The technical core is the keyframe-to-inbetween-to-cleanup arc: rough in four key poses (two extended, two crossing), add ease by holding certain frames longer than others, then progressively refine into full inbetweens, outlines, secondary animation, and color. Each stage builds visibly on the last, and the course is honest about the tedium involved, comparing the inbetween phase to podcast-listening busywork rather than pretending every step is thrilling.

Where the Craft Gets Real

The strongest material is the offset work. Rather than treating the body as one rigid unit, the course shows how the hips lead the motion and the torso and head lag a frame behind at each extreme, a small technical move that single-handedly makes the difference between a walk that looks mechanical and one that looks alive. It then extends that same offset logic to secondary animation, treating hair and jacket panels as loose "strings" attached to a fixed point and animated with a wave-like rhythm. Watching that principle applied first to hair, then to a jacket panel, then to overlapping sleeves, is the clearest demonstration in the course of how one idea scales across a whole design.

The color and lighting pass at the end is a genuine bonus rather than filler. What starts as flat cel-shaded fills becomes a fully lit character with rim lighting on the hair and shine on the jacket sleeves, and the course is candid that this extra pass takes real additional time, framing it as optional polish rather than a required step.

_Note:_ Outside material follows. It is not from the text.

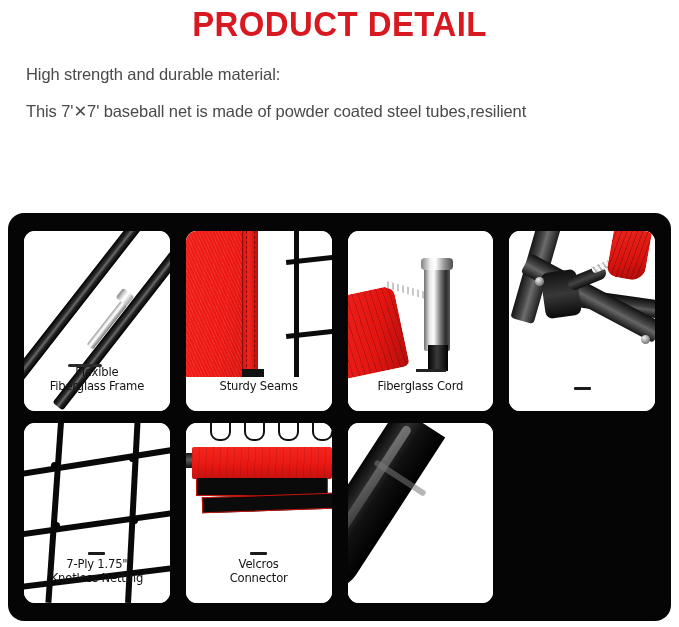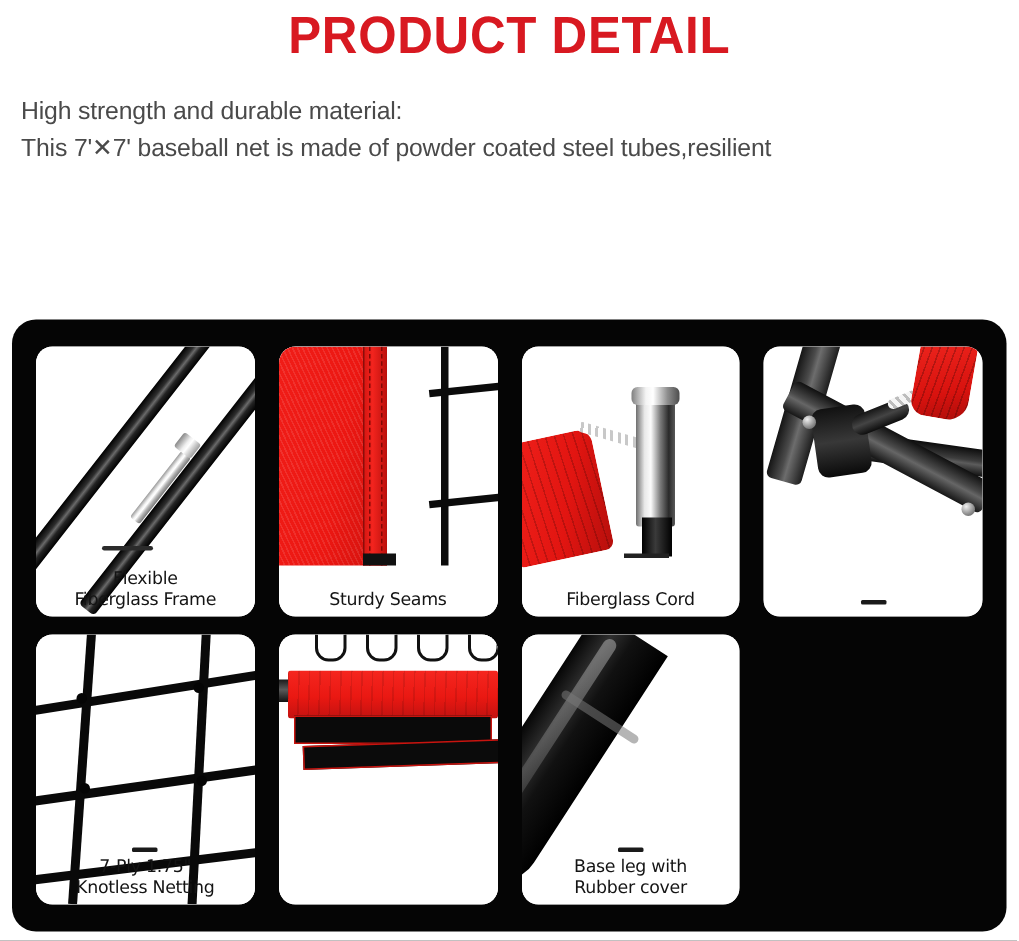"High strength and durable material:" #intro p { margin: 0 -> 12px }
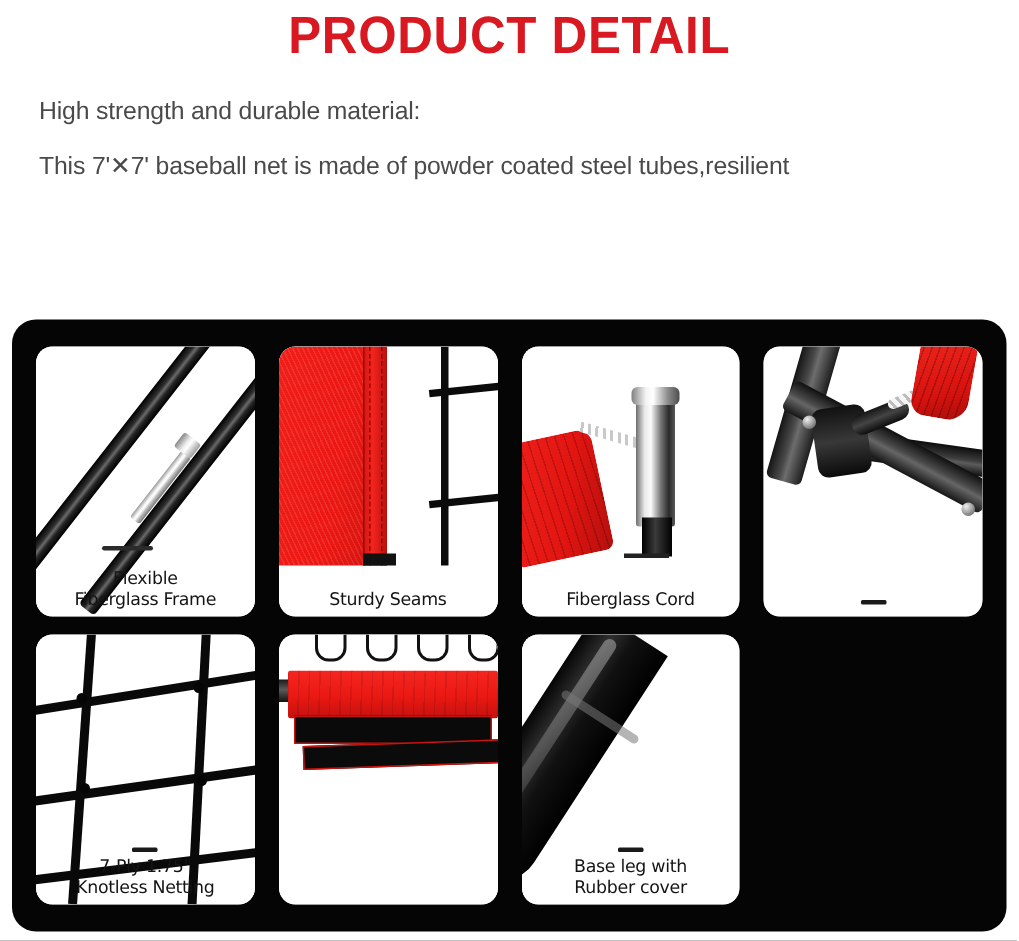"Flexible" .caption-wrap { padding-bottom: 5px -> 18px }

The limitations are structural rather than a matter of execution. This is one walk cycle, in one style, using one tool's specific feature set, so anyone expecting runs, turns, or non-humanoid motion will need to extrapolate entirely on their own. The course also assumes existing comfort with Procreate's interface and basic figure drawing; a true beginner will struggle to keep pace once the anatomy tracing begins. For its stated audience, illustrators ready to animate their own character for the first time, it delivers a complete, well-sequenced, technically sound path from blank canvas to finished GIF.

The standout

The offset technique for staggering hip, torso, and head motion by a single frame each is a concrete, reusable principle that turns a stiff walk cycle into something that reads as alive.

What you will learn

  • How to design a character silhouette specifically for animation, using flat side profiles and simplified shapes so poses stay consistent across frames
  • How to set up and use Procreate 5's Animation Assist panel, including background/foreground layers, frame rate, onion skinning, and loop settings
  • How to rough in the four core keyframes of a walk cycle (contact, passing, contact, passing) either from a character's existing pose or from traced video reference
  • How to apply ease and timing variation by holding frames unevenly so extended poses pause and cross poses move faster
  • How to offset secondary body parts (hips, torso, head) by staggering their peaks a frame apart so the motion doesn't look robotic
  • How to animate flowing secondary elements like hair and a jacket using a wave-based, string-like offset technique, then clean up, color, and export as GIF or MP4

Best for: Illustrators and artists who already draw comfortably in Procreate and want a guided first walk cycle using Animation Assist specifically.

Skip it if: Total beginners with no drawing background, or anyone hoping for broad animation coverage beyond a single looping walk cycle.